Another eye opener is to keep an eye out for old cattle and horse yards made from old tree timbers. Out here feral horses, or Brumbies, cause a huge amount of damage to local waterholes, swamps and grazing land. These animals that can weigh up to 800kg make their way across the land leaving damage caused by their hoofs in soft ground that can take years to recover. It is possible even to see old fences made from old saplings where it is too steep to drive steel poles or dig into the rocky steep terrain- all part of living in this area. 

Oakwood Fire Trail soon emerges into some steep grazing land where you may need 4wd again to climb to the top if there has been any moisture recently. It is evident that this is a working cattle station, and as before- better to respect where you are and slow down as you pass through here, than have this area closed off.

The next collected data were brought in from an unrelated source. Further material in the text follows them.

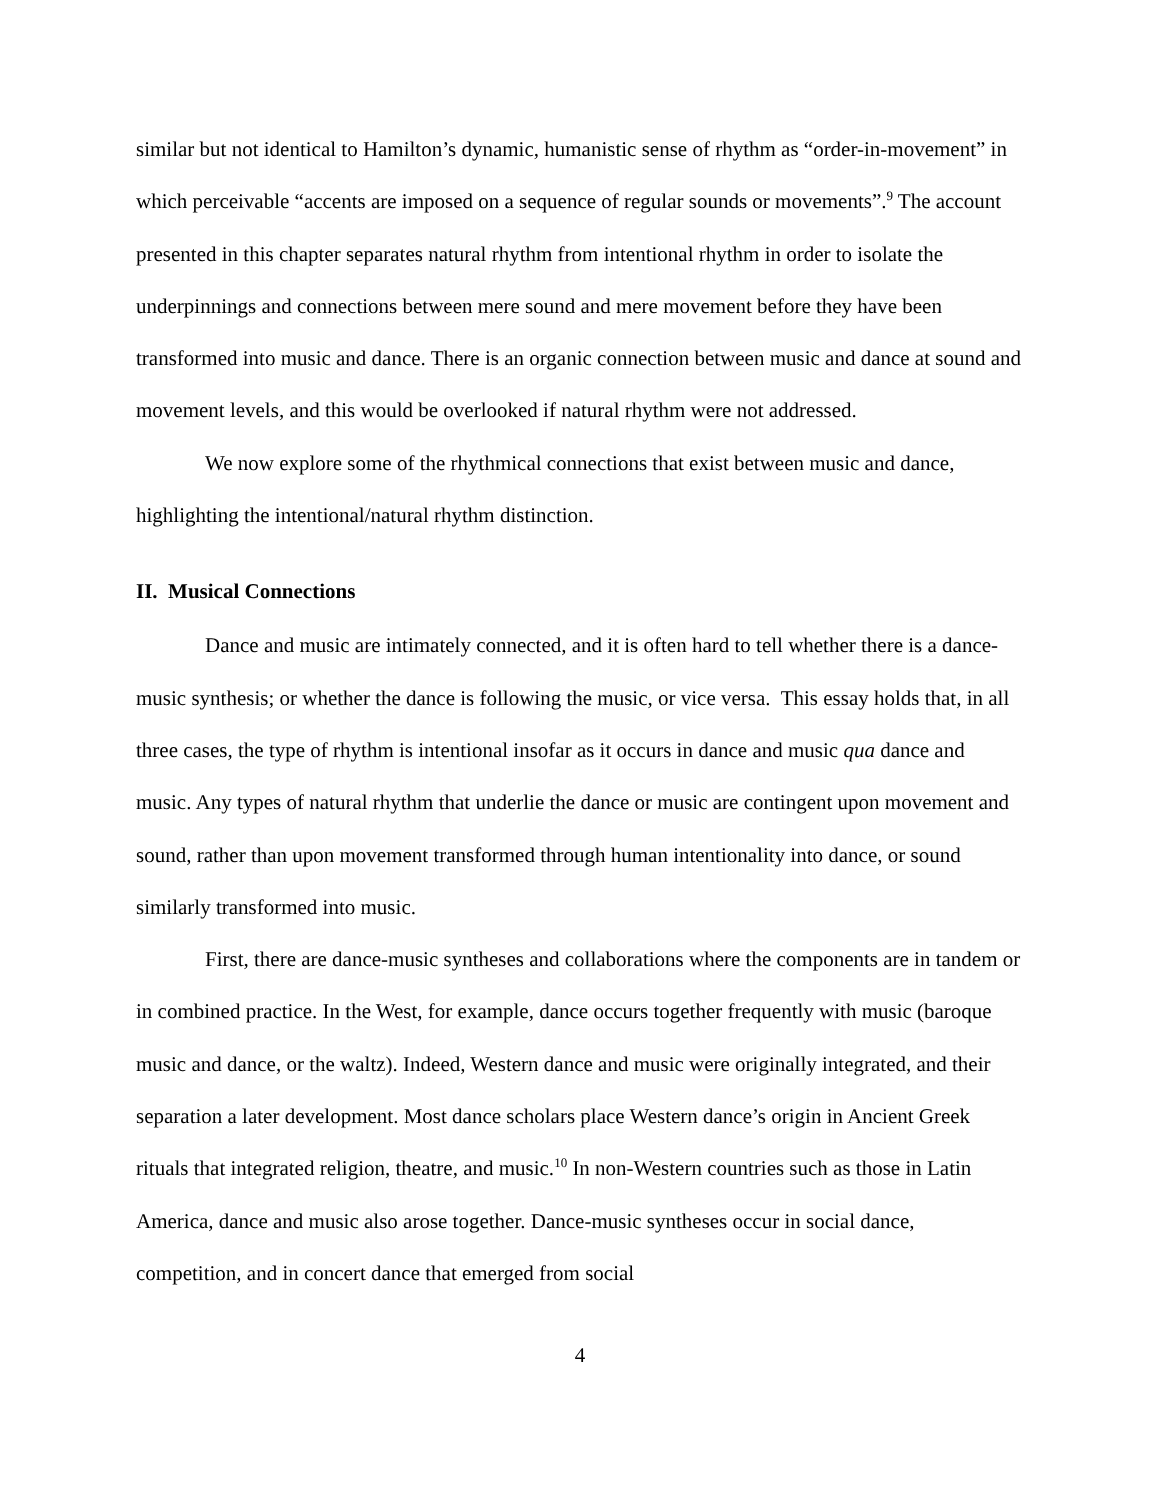similar but not identical to Hamilton’s dynamic, humanistic sense of rhythm as “order-in-movement” in which perceivable “accents are imposed on a sequence of regular sounds or movements”.<sup>9</sup> The account presented in this chapter separates natural rhythm from intentional rhythm in order to isolate the underpinnings and connections between mere sound and mere movement before they have been transformed into music and dance. There is an organic connection between music and dance at sound and movement levels, and this would be overlooked if natural rhythm were not addressed.
We now explore some of the rhythmical connections that exist between music and dance, highlighting the intentional/natural rhythm distinction.
II. Musical Connections
Dance and music are intimately connected, and it is often hard to tell whether there is a dance-music synthesis; or whether the dance is following the music, or vice versa. This essay holds that, in all three cases, the type of rhythm is intentional insofar as it occurs in dance and music qua dance and music. Any types of natural rhythm that underlie the dance or music are contingent upon movement and sound, rather than upon movement transformed through human intentionality into dance, or sound similarly transformed into music.
First, there are dance-music syntheses and collaborations where the components are in tandem or in combined practice. In the West, for example, dance occurs together frequently with music (baroque music and dance, or the waltz). Indeed, Western dance and music were originally integrated, and their separation a later development. Most dance scholars place Western dance’s origin in Ancient Greek rituals that integrated religion, theatre, and music.<sup>10</sup> In non-Western countries such as those in Latin America, dance and music also arose together. Dance-music syntheses occur in social dance, competition, and in concert dance that emerged from social
4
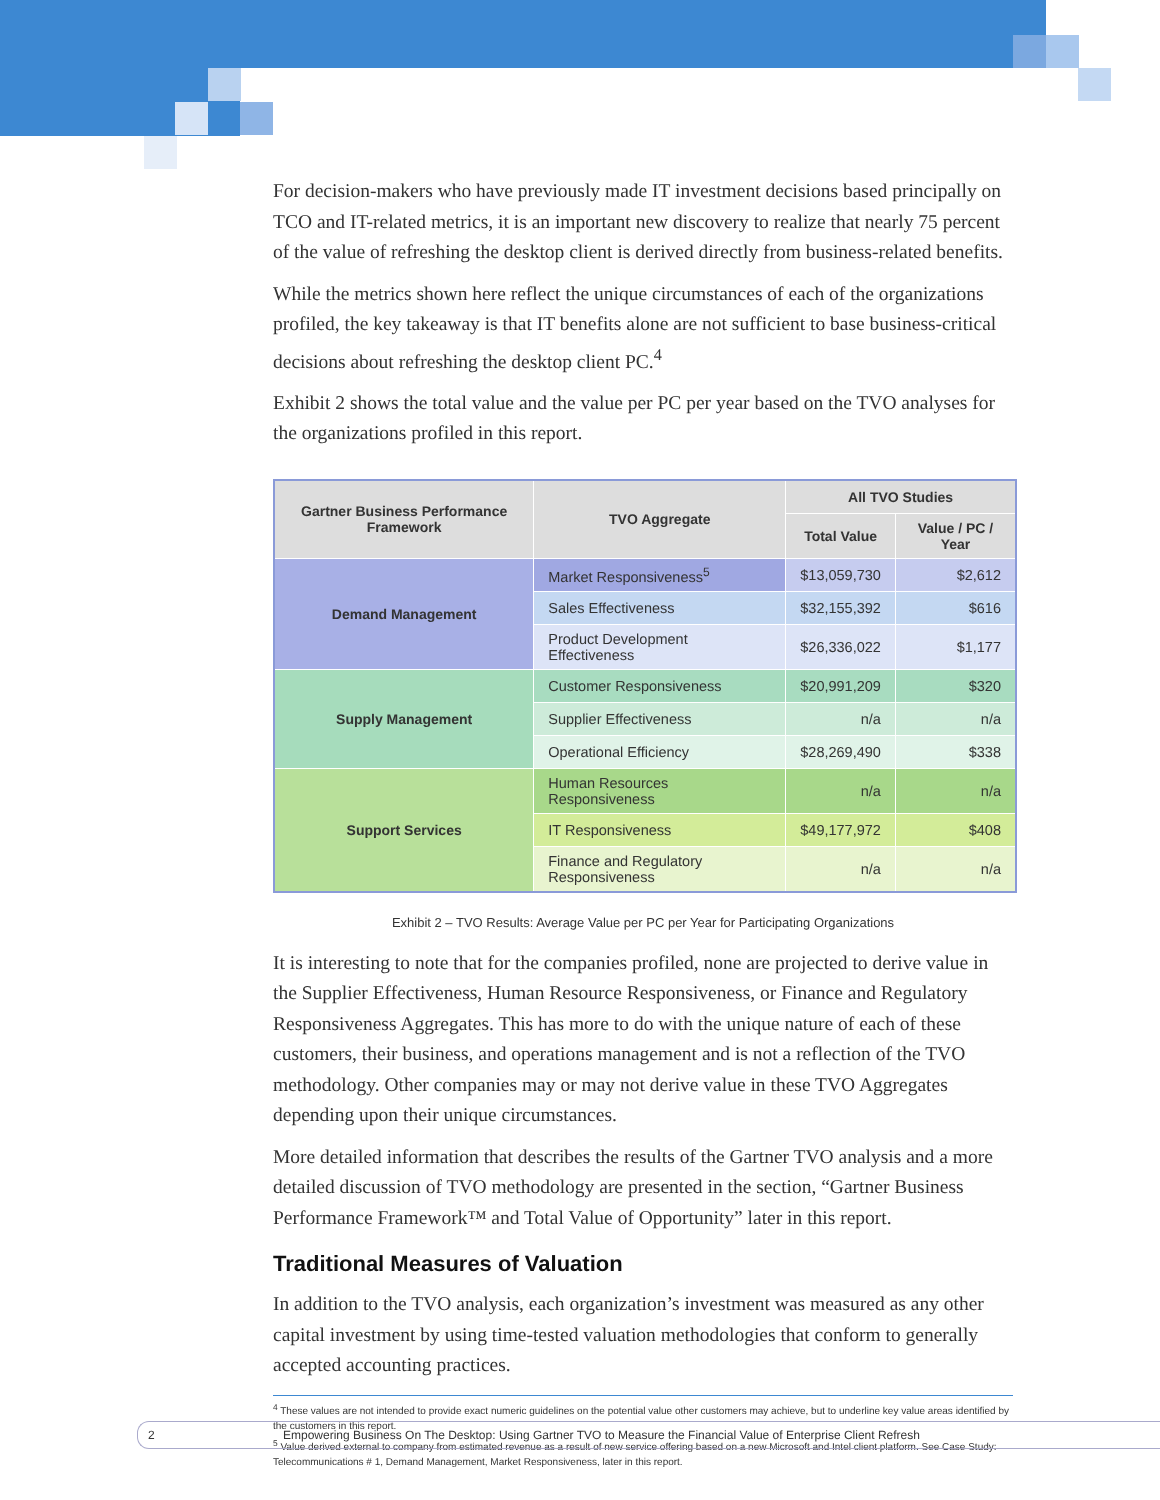For decision-makers who have previously made IT investment decisions based principally on TCO and IT-related metrics, it is an important new discovery to realize that nearly 75 percent of the value of refreshing the desktop client is derived directly from business-related benefits.
While the metrics shown here reflect the unique circumstances of each of the organizations profiled, the key takeaway is that IT benefits alone are not sufficient to base business-critical decisions about refreshing the desktop client PC.<sup>4</sup>
Exhibit 2 shows the total value and the value per PC per year based on the TVO analyses for the organizations profiled in this report.
| Gartner Business Performance Framework | TVO Aggregate | All TVO Studies | |
| --- | --- | --- | --- |
| | | Total Value | Value / PC / Year |
| Demand Management | Market Responsiveness<sup>5</sup> | $13,059,730 | $2,612 |
| | Sales Effectiveness | $32,155,392 | $616 |
| | Product Development Effectiveness | $26,336,022 | $1,177 |
| Supply Management | Customer Responsiveness | $20,991,209 | $320 |
| | Supplier Effectiveness | n/a | n/a |
| | Operational Efficiency | $28,269,490 | $338 |
| Support Services | Human Resources Responsiveness | n/a | n/a |
| | IT Responsiveness | $49,177,972 | $408 |
| | Finance and Regulatory Responsiveness | n/a | n/a |
Exhibit 2 – TVO Results: Average Value per PC per Year for Participating Organizations
It is interesting to note that for the companies profiled, none are projected to derive value in the Supplier Effectiveness, Human Resource Responsiveness, or Finance and Regulatory Responsiveness Aggregates. This has more to do with the unique nature of each of these customers, their business, and operations management and is not a reflection of the TVO methodology. Other companies may or may not derive value in these TVO Aggregates depending upon their unique circumstances.
More detailed information that describes the results of the Gartner TVO analysis and a more detailed discussion of TVO methodology are presented in the section, “Gartner Business Performance Framework™ and Total Value of Opportunity” later in this report.
Traditional Measures of Valuation
In addition to the TVO analysis, each organization’s investment was measured as any other capital investment by using time-tested valuation methodologies that conform to generally accepted accounting practices.
<sup>4</sup> These values are not intended to provide exact numeric guidelines on the potential value other customers may achieve, but to underline key value areas identified by the customers in this report.
<sup>5</sup> Value derived external to company from estimated revenue as a result of new service offering based on a new Microsoft and Intel client platform. See Case Study: Telecommunications # 1, Demand Management, Market Responsiveness, later in this report.
2 Empowering Business On The Desktop: Using Gartner TVO to Measure the Financial Value of Enterprise Client Refresh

A friendly wave never goes astray out here, or better still- stop and say hi if you see a station worker nearby. This just adheres the friendship that can be had out here, and if lucky like we were- you will find out some great local history, local hotspots and any local information that may be handy at the time. We were lucky enough to come across an old cow cocky that shared some information, we were now on a property called pretty Valley that had been in his family for near 150 years, now thats dedication.

After passing through Pretty Valley and its surrounds the roads soon turn to fairly good station roads then into main thoroughfare roads where 4wd isn't needed any more. Travelling the last 10km along Pretty Valley Road will have you passing fertile grazing land holding sheep and a few cattle. Soon you will unfortunately hit a dreaded tar road, in which the old celtic town of Glen Innes lies some 20 km to right from here. 

This is one of those trips where you traverse above the 1000 metres above sea level mark for the entire drive, yet so close to the coastal strip of northern NSW and the beach dwellers. It is possible to do this trip in winter and you can nearly be assured of either a darn good frost or if you are lucky some snow- but be warned this is granite country and it gets bitterly cold here in the cooler months. If your thinking about a few days away why not explore the Glen Innes region away from the coast, and you never know what you will find and you may come back for more.